# WORK ORDER
Wherever the string "Coefficient" shows up in the records below, return that line.

# DATA RECORDS
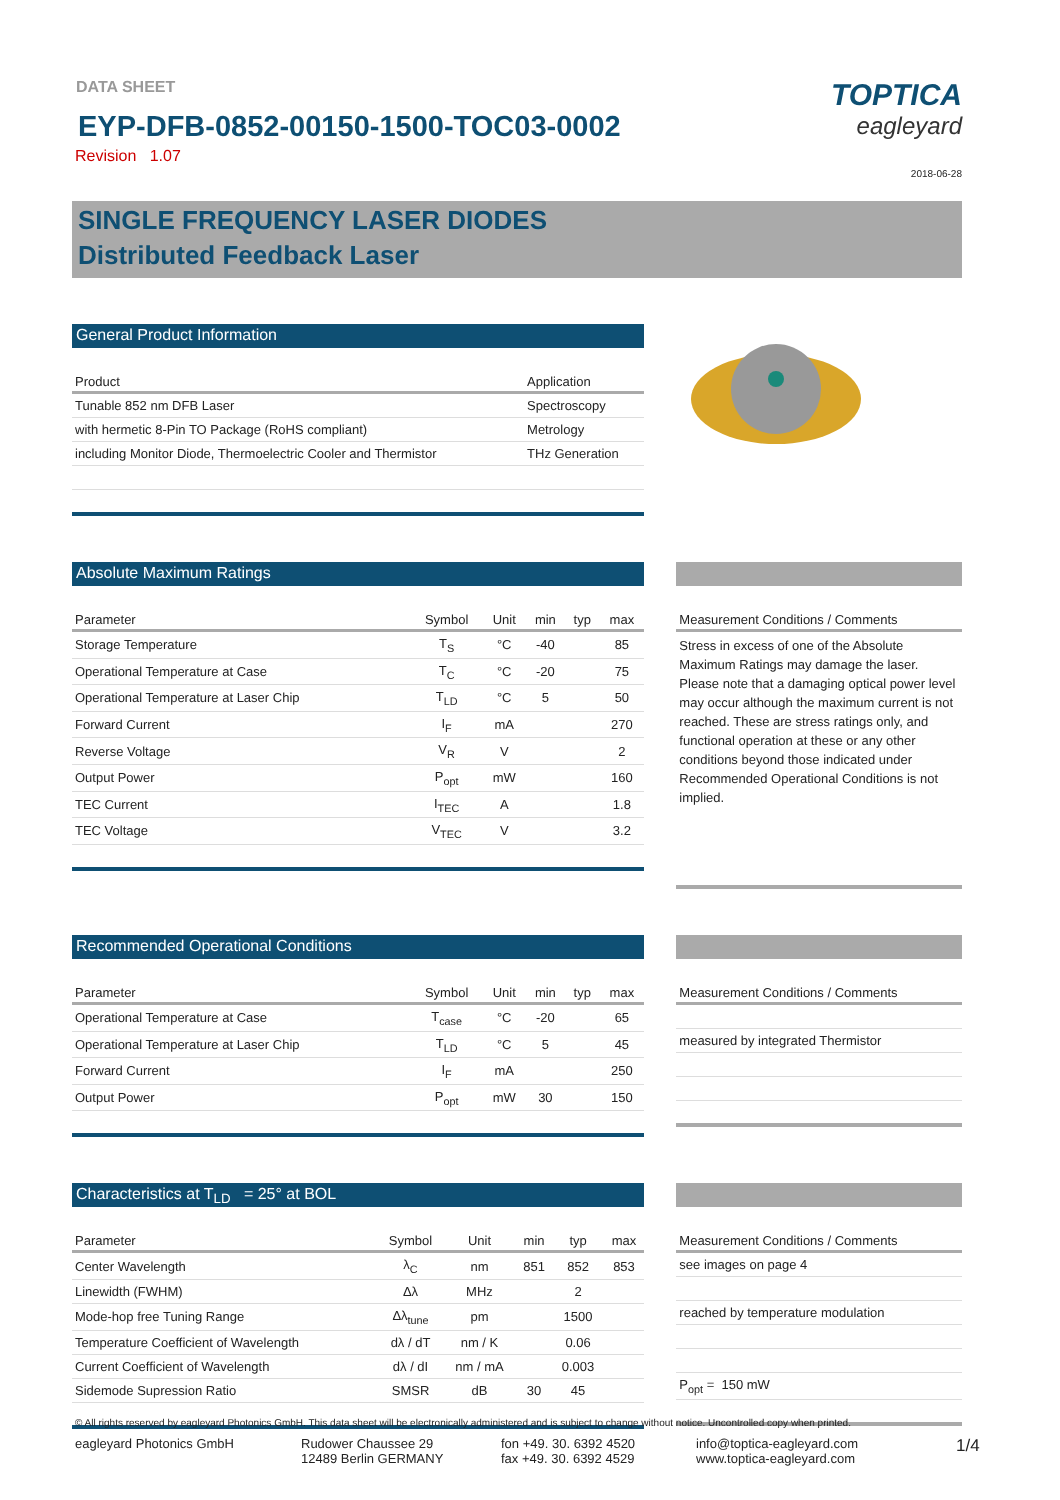DATA SHEET
EYP-DFB-0852-00150-1500-TOC03-0002
Revision 1.07
TOPTICA
eagleyard
2018-06-28
SINGLE FREQUENCY LASER DIODES
Distributed Feedback Laser
General Product Information
| Product | Application |
| --- | --- |
| Tunable 852 nm DFB Laser | Spectroscopy |
| with hermetic 8-Pin TO Package (RoHS compliant) | Metrology |
| including Monitor Diode, Thermoelectric Cooler and Thermistor | THz Generation |
Absolute Maximum Ratings
| Parameter | Symbol | Unit | min | typ | max |
| --- | --- | --- | --- | --- | --- |
| Storage Temperature | T<sub>S</sub> | °C | -40 | | 85 |
| Operational Temperature at Case | T<sub>C</sub> | °C | -20 | | 75 |
| Operational Temperature at Laser Chip | T<sub>LD</sub> | °C | 5 | | 50 |
| Forward Current | I<sub>F</sub> | mA | | | 270 |
| Reverse Voltage | V<sub>R</sub> | V | | | 2 |
| Output Power | P<sub>opt</sub> | mW | | | 160 |
| TEC Current | I<sub>TEC</sub> | A | | | 1.8 |
| TEC Voltage | V<sub>TEC</sub> | V | | | 3.2 |
| Measurement Conditions / Comments |
| --- |
Stress in excess of one of the Absolute Maximum Ratings may damage the laser. Please note that a damaging optical power level may occur although the maximum current is not reached. These are stress ratings only, and functional operation at these or any other conditions beyond those indicated under Recommended Operational Conditions is not implied.
Recommended Operational Conditions
| Parameter | Symbol | Unit | min | typ | max |
| --- | --- | --- | --- | --- | --- |
| Operational Temperature at Case | T<sub>case</sub> | °C | -20 | | 65 |
| Operational Temperature at Laser Chip | T<sub>LD</sub> | °C | 5 | | 45 |
| Forward Current | I<sub>F</sub> | mA | | | 250 |
| Output Power | P<sub>opt</sub> | mW | 30 | | 150 |
| Measurement Conditions / Comments |
| --- |
| measured by integrated Thermistor |
Characteristics at T<sub>LD</sub> = 25° at BOL
| Parameter | Symbol | Unit | min | typ | max |
| --- | --- | --- | --- | --- | --- |
| Center Wavelength | λ<sub>C</sub> | nm | 851 | 852 | 853 |
| Linewidth (FWHM) | Δλ | MHz | | 2 | |
| Mode-hop free Tuning Range | Δλ<sub>tune</sub> | pm | | 1500 | |
| Temperature Coefficient of Wavelength | dλ / dT | nm / K | | 0.06 | |
| Current Coefficient of Wavelength | dλ / dI | nm / mA | | 0.003 | |
| Sidemode Supression Ratio | SMSR | dB | 30 | 45 | |
| Measurement Conditions / Comments |
| --- |
| see images on page 4 |
| reached by temperature modulation |
| P<sub>opt</sub> = 150 mW |
© All rights reserved by eagleyard Photonics GmbH. This data sheet will be electronically administered and is subject to change without notice. Uncontrolled copy when printed.
eagleyard Photonics GmbH Rudower Chaussee 29
12489 Berlin GERMANY
fon +49. 30. 6392 4520
fax +49. 30. 6392 4529
info@toptica-eagleyard.com
www.toptica-eagleyard.com
1/4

# RESPONSE AREA
| Temperature Coefficient of Wavelength | dλ / dT | nm / K | | 0.06 | |
| Current Coefficient of Wavelength | dλ / dI | nm / mA | | 0.003 | |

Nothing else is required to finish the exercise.